次第に、和美のジム通いの目的は「健康作り」から「慎也に会うこと」に変わっていった。運動をしている自分が好きというよりも、彼と一緒にいる時間が心地よく、ジムに通う理由がそれに変わっていったのだ。
ある日、いつものパーソナルトレーニング後、休憩時間に慎也は水を差し出し、和美が息を整えるのを静かに待ちながら言った。
「一条さん、今日も素晴らしい出来でしたよ。これなら、僕がいなくなった後もトレーニングを続けられそうですね」
慎也の言葉に、和美は一瞬、戸惑いを覚える。
「いなくなる?」
「はい。長野店へ移動になりました。実は、あっちが地元なんです。両親も年を取ってきたので、長野で落ち着こうと思っています。将来的には、地元の方々が気軽に通えるような、こぢんまりとした健康施設を運営できたらいいな、なんて考えているんです」
「長野か……いいところよね。私も長野に住みたいなぁ」
「良い考えですね。長野は日本アルプスをはじめとする美しい山々に囲まれて、四季折々の景色が楽しめますから、お勧めですよ。僕のパーソナルトレーニング会員第一号になってほしいなぁ」
慎也は、ほんの冗談のつもりで言ったに過ぎなかった。和美は彼が担当する30人ほどの会員の中のひとりに過ぎず、年齢もかなり上で、人妻であることも知っている。慎也は和美をお客様として大切に扱っていたが、女性として意識したことは一度もなかった。

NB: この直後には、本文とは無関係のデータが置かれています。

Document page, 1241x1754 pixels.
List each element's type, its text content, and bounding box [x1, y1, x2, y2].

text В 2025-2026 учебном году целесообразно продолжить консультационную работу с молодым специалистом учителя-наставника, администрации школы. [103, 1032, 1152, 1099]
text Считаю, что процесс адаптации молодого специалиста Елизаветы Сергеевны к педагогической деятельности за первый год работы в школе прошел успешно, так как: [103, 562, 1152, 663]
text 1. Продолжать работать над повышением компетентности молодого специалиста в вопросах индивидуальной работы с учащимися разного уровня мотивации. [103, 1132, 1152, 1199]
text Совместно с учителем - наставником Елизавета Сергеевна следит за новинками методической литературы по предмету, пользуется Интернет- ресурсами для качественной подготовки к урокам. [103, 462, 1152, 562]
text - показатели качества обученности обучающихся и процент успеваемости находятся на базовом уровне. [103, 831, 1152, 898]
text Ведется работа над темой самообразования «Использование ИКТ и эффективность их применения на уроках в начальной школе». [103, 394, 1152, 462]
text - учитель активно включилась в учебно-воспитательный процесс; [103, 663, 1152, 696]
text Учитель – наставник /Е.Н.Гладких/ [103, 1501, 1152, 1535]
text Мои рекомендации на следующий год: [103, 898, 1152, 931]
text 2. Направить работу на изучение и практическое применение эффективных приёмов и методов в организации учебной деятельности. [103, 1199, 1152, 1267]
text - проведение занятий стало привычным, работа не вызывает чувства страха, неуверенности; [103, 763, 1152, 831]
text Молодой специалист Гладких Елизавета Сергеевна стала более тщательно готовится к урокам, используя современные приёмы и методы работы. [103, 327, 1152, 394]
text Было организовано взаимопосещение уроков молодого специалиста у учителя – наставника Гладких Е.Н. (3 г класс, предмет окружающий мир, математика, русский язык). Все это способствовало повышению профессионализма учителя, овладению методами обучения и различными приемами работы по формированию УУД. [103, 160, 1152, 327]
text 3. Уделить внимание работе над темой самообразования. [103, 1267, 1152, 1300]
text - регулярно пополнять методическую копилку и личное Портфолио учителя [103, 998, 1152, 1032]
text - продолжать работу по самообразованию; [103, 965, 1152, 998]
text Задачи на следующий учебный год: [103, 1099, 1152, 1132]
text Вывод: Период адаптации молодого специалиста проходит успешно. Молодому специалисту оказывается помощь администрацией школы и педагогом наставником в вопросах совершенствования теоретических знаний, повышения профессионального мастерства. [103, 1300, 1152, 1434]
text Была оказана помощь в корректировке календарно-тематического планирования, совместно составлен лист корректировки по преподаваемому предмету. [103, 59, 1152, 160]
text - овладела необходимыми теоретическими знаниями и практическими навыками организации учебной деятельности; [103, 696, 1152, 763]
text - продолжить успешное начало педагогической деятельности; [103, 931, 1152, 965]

ところが、慎也が長野店での初勤務の日、パーソナルトレーナーとして受け持つ会員の中に、和美の姿を見つけた。
「本当にこちらに引っ越してきたんですか? 驚いたなぁ」
「ううん、違うわ。特急電車で来たのよ。自宅からここに着くまで3時間以上かかっちゃった」
和美は平然と笑いながらそう言うが、慎也はその言葉に驚き、耳を疑った。わずか45分のパーソナルトレーニングのために、片道3時間以上かけて来るなんて考えられない。
「毎日、パーソナルトレーナーとして指名してあげる。だって、私あなたの一番になりたいもの。それから、今度から下の名前で呼んでちょうだい」
恋人のように愼也を見つめながら、手作りの料理も持ってきたと微笑んだ和美。その狂気を孕んだ眼差しに、愼也は背筋が凍るような感覚に襲われたのだった。